Hell, he’d started out here in a mobile home. Six years ago, armed with a fresh PhD in chemistry from MIT, he’d squatted on this land that some tribal member owned. Everyone said with his brilliance he should be working for the Mayo Clinic, General Mills, or Pfizer. It was actually Lytton’s internship at Monsanto that got him interested in cultivating great buds that weren’t sprayed with toxic pesticides or draining rivers dry and threatening ecosystems.

It must have been his Apache ancestry. Lytton proudly liked to think it was in his blood to grow only the purest strains of organic, long-flowering sativas. Native Americans were all about nature, right?

He didn’t have a wife and didn’t plan on obtaining one. For one, a wife wouldn’t look too favorably on his banging other women. Could he stop? Sure. He could stop anything at any moment. But why? He knew he was a jaded, bitter toolbag, just riddled with demons. His crappy life had wrung him dry of any sappy sentiment. He had raised himself by hook and crook from the ghetto of the res, only to find out that his entire life was a shitty, deceitful lie. Sure, he had good grades, but he had probably just gotten the MIT scholarship due to the board’s imagining that he was a full-blood Injun—a “minority.” He may as well have just stayed in Fort Apache with everyone else, dealing blackjack or drinking Pabst Blue Ribbon at the bar in Whiteriver, his horse wandering around between the dog carcasses in the street.

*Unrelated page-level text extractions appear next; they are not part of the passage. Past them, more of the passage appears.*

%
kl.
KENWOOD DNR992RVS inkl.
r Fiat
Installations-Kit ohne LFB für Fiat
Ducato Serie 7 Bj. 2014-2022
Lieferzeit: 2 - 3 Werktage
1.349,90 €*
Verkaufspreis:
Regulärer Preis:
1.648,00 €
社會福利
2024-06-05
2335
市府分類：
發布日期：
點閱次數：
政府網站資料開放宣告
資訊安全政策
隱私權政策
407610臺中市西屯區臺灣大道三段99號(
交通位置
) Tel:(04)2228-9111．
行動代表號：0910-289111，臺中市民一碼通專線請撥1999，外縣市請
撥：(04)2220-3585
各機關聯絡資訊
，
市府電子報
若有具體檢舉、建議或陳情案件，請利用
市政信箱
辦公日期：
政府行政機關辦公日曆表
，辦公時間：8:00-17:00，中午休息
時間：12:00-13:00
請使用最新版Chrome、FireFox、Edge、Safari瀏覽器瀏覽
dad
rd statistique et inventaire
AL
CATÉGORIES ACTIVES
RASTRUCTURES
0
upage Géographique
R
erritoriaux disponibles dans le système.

Desperate times call for desperate measures. That was Lytton’s favorite motto, one he’d used a thousand times while escaping the res and ruthlessly working his way through MIT’s doctorate program. But now, arranging his cock in his boxer briefs and stepping into his jeans, he just didn’t know how it applied. What were the desperate measures he was supposed to take to avoid becoming bored with bondage and discipline? I should be so f*cking lucky. Life has been worse.

The shrill scream of his security alarm nearly gave Lytton a heart attack. His arms were only halfway through the armholes of his white wifebeater when the siren went off, practically shaking his brittle house to the rafters. Lytton’s torso slammed back against the bathroom wall. Only twice before had he ever been subjected to the air raid volume of this f*cking alarm. Once it was a coyote. Another time, some teens had tried to sneak through the forest into his veg room and steal some clones. They had only gotten far enough for one of his former SEALs to nearly blow their heads off.

Three gunshots coming from the harvest greenhouse area let Lytton know it was no damned coyote or teen. He’d left his Glock in the play room. Out of habit, he always kept his piece close to his person even when engaging in a scene. Especially during a scene.

Shoeless, he tore back down the hall while yanking his shirt down around his hips. He only skidded into the play room long enough to wrest his Glock from the holster that hung from the X of the Saint Andrew’s cross. He had a flashing view of the two women cowering in terror against the wall, clutching each other, but he had no time for that.

He pounded down his front steps, whipping around the side of the house where a path had been beaten through a stand of ponderosa pine. He chambered a round as he ran, unsure if the large caliber report of another shot was from his men or theirs. All of his men carried nine millimeter semis, but then so did a lot of guys.

For good reason, there was only one pedestrian entrance to the harvest greenhouse. Seeing that the shipping and receiving dock doors were still closed, Lytton slammed his back up against the outer greenhouse wall next to the open door brandishing his weapon barrel skyward like in a TV show, eyes bugged, listening intently. Inside, men’s boots sounded against the cement foundation as they ran up and down the rows of little tents that housed just-harvested plants, fans, and humidifiers. Between the air raid siren and the drone of the machines, he was lucky to hear a few shouted phrases from the intruders. His technician Helium Head always manned this greenhouse, but none of the shouts were his.